Great idea the uk is relying on the private Market. Just ask your career guidance officer. Love an entrapanuer - just be head strong and do the research !

Oh btw depends how much you take in for tax purposes.


----------



## Flipsacoin (Mar 29, 2011)

I love this thread, innocence combined with skeptism sprinkled with enterprise and a dash of cynacism.

Balls to 'em all son, go get 'em.


----------



## The Cueball (Feb 8, 2007)

Flipsacoin said:


> I love this thread, innocence combined with skeptism sprinkled with enterprise and a dash of cynacism.
> 
> Balls to 'em all son, go get 'em.


F**K 'em all....

If everyone in the whole of the history followed all the rules and regs, we would get no-where!!

:lol:

:thumb:


----------



## Flipsacoin (Mar 29, 2011)

EAN8 said:


> i am only doing it for about 13 weeks i dont think i will earn £7,475 so would i have to pay tax or could people just give me the money in cash and for me to keep it at home and later pay it in to the bank
> 
> at the moment i have a paper round and i am geting £10,36 a week for 45 minutes work and they just post that money in the letter box and i keep it at home


No mate you don't have to pay tax but you still have to declare it as the crown decides when you pay tax, not you unfortunately.

The bottom line is that should you get something going, people are going to pay you in reddies anyway and unless you get some real busy f*cker who grasses you up to the authorities no one is gonna be any the wiser.


----------



## Dohnut (Feb 4, 2011)

If it's good enough for those in government to fiddle expenses and not declare stuff, ie be dishonest then it's more than good enough for me.
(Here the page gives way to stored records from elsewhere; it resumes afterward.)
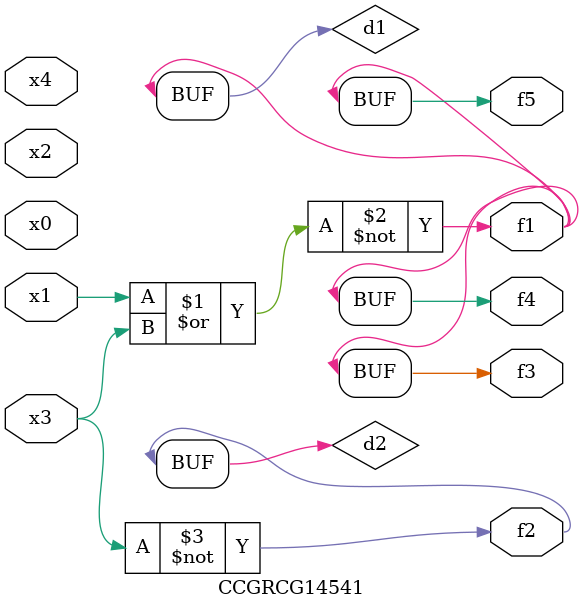
<source format=v>
module CCGRCG14541(
	input x0, x1, x2, x3, x4,
	output f1, f2, f3, f4, f5
);

	wire d1, d2;

	nor (d1, x1, x3);
	not (d2, x3);
	assign f1 = d1;
	assign f2 = d2;
	assign f3 = d1;
	assign f4 = d1;
	assign f5 = d1;
endmodule

</source>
Lead by example and all that.

So go for it, see if you can get a few cars done. Be prepared to demo on a panel or something for free and hope they see you can make the car not just clean but also shiny. I'm suspicious of anyone coming to my door trying to offer a service so be prepared for a lot of rejections it's just the way it is. If you do a good job then maybe ask them to recommend you to their neighbours or friends. 

Hope you make lots of money.


----------



## bjarvis2785 (Oct 4, 2008)

I'm glad the last few posts here have been encouraging rather than stating facts and law etc.

it's refreshing to hear about a 16 y/o actually wanting to *earn* money, rather than just expect it.

My opinion - Knock up some flyers, nothing fancy but get them through doors.
I like the ONR idea somebody posted above, that could be your USP (Unique Selling Point), just highlight the fact that no water needed etc so it's less hassle for the owners.

First wash free, discount for bulk bookings, discount for referral - all these things can make it sound more attractive.

Get out there and do it my man! 

I reckon every well known businessman today (think Alan Sugar, Richard Branson etc) has done somethign not quite 'by the book' and look at them now


----------